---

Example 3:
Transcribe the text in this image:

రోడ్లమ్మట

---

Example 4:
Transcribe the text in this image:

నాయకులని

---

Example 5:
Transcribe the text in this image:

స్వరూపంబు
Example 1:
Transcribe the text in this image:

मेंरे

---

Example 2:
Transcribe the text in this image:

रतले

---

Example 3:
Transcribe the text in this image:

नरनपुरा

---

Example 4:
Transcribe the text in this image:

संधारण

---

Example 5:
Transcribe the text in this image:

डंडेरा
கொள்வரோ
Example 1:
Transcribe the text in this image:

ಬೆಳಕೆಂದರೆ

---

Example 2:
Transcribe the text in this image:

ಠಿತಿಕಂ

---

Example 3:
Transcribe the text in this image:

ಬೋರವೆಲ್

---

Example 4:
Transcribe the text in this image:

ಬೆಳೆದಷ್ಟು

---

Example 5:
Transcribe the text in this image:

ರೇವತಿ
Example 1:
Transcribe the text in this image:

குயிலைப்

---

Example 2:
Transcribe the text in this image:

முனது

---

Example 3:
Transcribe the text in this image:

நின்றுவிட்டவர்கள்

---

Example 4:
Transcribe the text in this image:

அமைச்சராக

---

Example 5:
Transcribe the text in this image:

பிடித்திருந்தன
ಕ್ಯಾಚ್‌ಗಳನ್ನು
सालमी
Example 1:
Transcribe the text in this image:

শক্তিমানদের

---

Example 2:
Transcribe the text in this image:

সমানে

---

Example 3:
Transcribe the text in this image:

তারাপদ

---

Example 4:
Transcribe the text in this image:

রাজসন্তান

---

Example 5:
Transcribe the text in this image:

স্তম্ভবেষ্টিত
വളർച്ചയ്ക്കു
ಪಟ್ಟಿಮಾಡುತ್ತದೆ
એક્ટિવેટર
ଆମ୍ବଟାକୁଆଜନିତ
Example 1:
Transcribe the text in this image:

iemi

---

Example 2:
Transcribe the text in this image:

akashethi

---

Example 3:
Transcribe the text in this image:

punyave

○ ○ ○ ○ ○

**ASSIGNMENT**
Please retype the entries above in full, exactly as they stand.

**ANSWER BOX**
---

Example 3:
Transcribe the text in this image:

రోడ్లమ్మట

---

Example 4:
Transcribe the text in this image:

నాయకులని

---

Example 5:
Transcribe the text in this image:

స్వరూపంబు
Example 1:
Transcribe the text in this image:

मेंरे

---

Example 2:
Transcribe the text in this image:

रतले

---

Example 3:
Transcribe the text in this image:

नरनपुरा

---

Example 4:
Transcribe the text in this image:

संधारण

---

Example 5:
Transcribe the text in this image:

डंडेरा
கொள்வரோ
Example 1:
Transcribe the text in this image:

ಬೆಳಕೆಂದರೆ

---

Example 2:
Transcribe the text in this image:

ಠಿತಿಕಂ

---

Example 3:
Transcribe the text in this image:

ಬೋರವೆಲ್

---

Example 4:
Transcribe the text in this image:

ಬೆಳೆದಷ್ಟು

---

Example 5:
Transcribe the text in this image:

ರೇವತಿ
Example 1:
Transcribe the text in this image:

குயிலைப்

---

Example 2:
Transcribe the text in this image:

முனது

---

Example 3:
Transcribe the text in this image:

நின்றுவிட்டவர்கள்

---

Example 4:
Transcribe the text in this image:

அமைச்சராக

---

Example 5:
Transcribe the text in this image:

பிடித்திருந்தன
ಕ್ಯಾಚ್‌ಗಳನ್ನು
सालमी
Example 1:
Transcribe the text in this image:

শক্তিমানদের

---

Example 2:
Transcribe the text in this image:

সমানে

---

Example 3:
Transcribe the text in this image:

তারাপদ

---

Example 4:
Transcribe the text in this image:

রাজসন্তান

---

Example 5:
Transcribe the text in this image:

স্তম্ভবেষ্টিত
വളർച്ചയ്ക്കു
ಪಟ್ಟಿಮಾಡುತ್ತದೆ
એક્ટિવેટર
ଆମ୍ବଟାକୁଆଜନିତ
Example 1:
Transcribe the text in this image:

iemi

---

Example 2:
Transcribe the text in this image:

akashethi

---

Example 3:
Transcribe the text in this image:

punyave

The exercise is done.